# Questões de estudo
**a.** Copie da resenha sobre TAZ, sem nenhuma alteração, o trecho que começa em "Leitura interessante, mas" e termina em "complexas e desconstrucionistas.".
**b.** Responda com base na resenha sobre TAZ:
(i) Quais autores são citados como clássicos do pensamento libertário?
(ii) Que caráter tem o livro, segundo a resenha?
(iii) Para quem a leitura pode ser difícil?

# Trecho do documento
§ §

36º Livro do ano TAZ – Zona Autônoma Temporária, Hakim Bey
Continuando minha breve excursão por autores anarquistas, fui buscar um livro que sempre tive a curiosidade ler, muito mais próximo da nossa época do que os clássicos do pensamento libertário, tal como Bakunin e Proudhon, o livro é um verdadeiro caos de ideias que se entrelaçam: ativismo hacker, pirataria, ação direta, resistência, iconoclastia, niilismo e outros preceitos que permeiam a mente de muitos anarquistas, principalmente após os desastres totalitários do século XX e da supremacia do capitalismo e da sociedade de controle no século XXI. O autor faz muitas referência a diversos movimentos políticos de resistência, a obra de Nietzsche e outros pensadores anarquistas, inclusive Deleuze e Guattari, estilos que são bem parecidos com o autor, principalmente se compararmos com Mil Platôs. Ao longo do livro, que tem caráter de manifesto, Bey não está disposto a fazer uma explicação de conceitos, mas sim provocar o leitor, mostrar que o nomadismo deve superar o sedentarismo, que o bando deve ser um novo agenciamento e que a utopia não deve ser algo a ser idealizado, mas dilacerado na resistência cotidiana.
Leitura interessante, mas pode ser vista com bastante dificuldade, por pessoas que não estão habituadas com escritores que trabalham com noções tão complexas e desconstrucionistas.

§ §

# Registros fornecidos
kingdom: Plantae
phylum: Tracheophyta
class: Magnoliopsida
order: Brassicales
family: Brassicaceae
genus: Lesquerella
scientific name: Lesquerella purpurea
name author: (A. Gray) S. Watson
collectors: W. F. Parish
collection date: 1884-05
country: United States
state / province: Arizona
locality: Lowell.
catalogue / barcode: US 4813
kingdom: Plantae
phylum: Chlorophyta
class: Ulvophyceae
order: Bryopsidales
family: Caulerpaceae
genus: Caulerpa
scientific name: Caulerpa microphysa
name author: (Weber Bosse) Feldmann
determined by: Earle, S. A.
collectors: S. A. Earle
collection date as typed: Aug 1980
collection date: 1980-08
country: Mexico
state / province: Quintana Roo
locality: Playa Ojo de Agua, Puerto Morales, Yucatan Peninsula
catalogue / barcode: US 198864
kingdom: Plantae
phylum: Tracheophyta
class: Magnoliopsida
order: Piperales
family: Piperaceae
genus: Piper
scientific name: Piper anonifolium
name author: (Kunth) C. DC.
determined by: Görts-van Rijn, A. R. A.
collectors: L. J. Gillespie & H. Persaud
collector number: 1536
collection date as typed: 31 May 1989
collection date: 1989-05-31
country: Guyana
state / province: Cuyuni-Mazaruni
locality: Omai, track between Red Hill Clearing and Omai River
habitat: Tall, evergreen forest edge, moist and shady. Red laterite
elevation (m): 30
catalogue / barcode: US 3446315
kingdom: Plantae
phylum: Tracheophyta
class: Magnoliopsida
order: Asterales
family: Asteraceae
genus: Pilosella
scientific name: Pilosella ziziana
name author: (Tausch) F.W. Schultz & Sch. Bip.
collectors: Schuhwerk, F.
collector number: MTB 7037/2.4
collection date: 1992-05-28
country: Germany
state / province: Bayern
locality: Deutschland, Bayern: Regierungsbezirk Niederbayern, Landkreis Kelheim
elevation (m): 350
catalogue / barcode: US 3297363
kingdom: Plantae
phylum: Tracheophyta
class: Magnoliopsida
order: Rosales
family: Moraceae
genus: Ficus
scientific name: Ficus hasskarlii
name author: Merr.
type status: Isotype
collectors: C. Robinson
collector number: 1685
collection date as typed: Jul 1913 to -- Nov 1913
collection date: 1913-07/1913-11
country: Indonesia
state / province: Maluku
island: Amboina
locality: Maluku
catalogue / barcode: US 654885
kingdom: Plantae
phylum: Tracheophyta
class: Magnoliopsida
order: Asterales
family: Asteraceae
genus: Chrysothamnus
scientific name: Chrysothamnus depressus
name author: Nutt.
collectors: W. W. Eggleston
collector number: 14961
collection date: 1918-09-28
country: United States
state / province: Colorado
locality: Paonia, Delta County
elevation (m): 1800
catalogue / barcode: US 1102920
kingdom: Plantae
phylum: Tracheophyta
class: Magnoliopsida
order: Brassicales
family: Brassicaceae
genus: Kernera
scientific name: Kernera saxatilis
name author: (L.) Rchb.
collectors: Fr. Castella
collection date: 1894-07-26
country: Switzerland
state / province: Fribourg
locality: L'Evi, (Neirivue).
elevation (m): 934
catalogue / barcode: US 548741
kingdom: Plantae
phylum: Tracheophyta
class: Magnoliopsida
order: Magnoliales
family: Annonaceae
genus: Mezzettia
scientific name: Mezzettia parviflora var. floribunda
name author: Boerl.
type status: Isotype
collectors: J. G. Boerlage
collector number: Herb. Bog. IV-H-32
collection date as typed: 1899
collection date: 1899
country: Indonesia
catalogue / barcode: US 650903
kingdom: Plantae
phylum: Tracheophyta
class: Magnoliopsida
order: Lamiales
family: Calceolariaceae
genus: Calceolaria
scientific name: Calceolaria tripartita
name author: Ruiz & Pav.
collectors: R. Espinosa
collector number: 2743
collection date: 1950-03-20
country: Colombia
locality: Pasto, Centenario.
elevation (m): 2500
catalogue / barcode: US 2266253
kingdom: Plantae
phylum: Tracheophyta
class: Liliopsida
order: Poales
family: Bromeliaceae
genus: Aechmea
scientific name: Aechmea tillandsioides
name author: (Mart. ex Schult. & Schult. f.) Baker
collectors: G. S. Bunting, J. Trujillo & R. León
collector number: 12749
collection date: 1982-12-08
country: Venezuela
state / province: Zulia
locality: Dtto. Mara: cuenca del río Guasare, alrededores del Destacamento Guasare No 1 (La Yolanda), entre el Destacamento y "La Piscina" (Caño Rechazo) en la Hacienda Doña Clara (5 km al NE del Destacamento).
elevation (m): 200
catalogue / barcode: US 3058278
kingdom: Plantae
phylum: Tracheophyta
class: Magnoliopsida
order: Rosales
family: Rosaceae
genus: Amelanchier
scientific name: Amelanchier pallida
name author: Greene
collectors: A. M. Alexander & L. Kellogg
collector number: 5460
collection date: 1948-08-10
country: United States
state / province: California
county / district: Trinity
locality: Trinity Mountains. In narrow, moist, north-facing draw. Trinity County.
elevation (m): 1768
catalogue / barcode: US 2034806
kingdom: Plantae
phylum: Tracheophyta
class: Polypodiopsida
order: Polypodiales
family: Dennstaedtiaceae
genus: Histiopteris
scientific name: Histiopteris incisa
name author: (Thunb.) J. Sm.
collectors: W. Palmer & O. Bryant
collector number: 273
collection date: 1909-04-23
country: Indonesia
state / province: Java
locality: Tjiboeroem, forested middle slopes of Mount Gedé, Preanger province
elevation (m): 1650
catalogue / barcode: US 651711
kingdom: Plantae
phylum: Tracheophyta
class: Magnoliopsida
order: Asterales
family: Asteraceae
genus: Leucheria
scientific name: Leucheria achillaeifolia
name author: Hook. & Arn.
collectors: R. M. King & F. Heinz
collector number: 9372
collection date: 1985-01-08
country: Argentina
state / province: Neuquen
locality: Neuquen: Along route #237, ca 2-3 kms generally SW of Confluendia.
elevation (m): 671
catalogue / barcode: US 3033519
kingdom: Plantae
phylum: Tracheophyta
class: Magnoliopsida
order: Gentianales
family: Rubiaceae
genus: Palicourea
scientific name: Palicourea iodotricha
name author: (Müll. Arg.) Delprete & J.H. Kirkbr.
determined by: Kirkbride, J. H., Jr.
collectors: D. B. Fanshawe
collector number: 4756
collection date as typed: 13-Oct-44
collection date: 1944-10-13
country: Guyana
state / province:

§ §

# Respostas por tarefa
**a.**
Leitura interessante, mas pode ser vista com bastante dificuldade, por pessoas que não estão habituadas com escritores que trabalham com noções tão complexas e desconstrucionistas.

**b.**
(i) Bakunin e Proudhon.
(ii) Caráter de manifesto.
(iii) Para pessoas que não estão habituadas com escritores que trabalham com noções tão complexas e desconstrucionistas.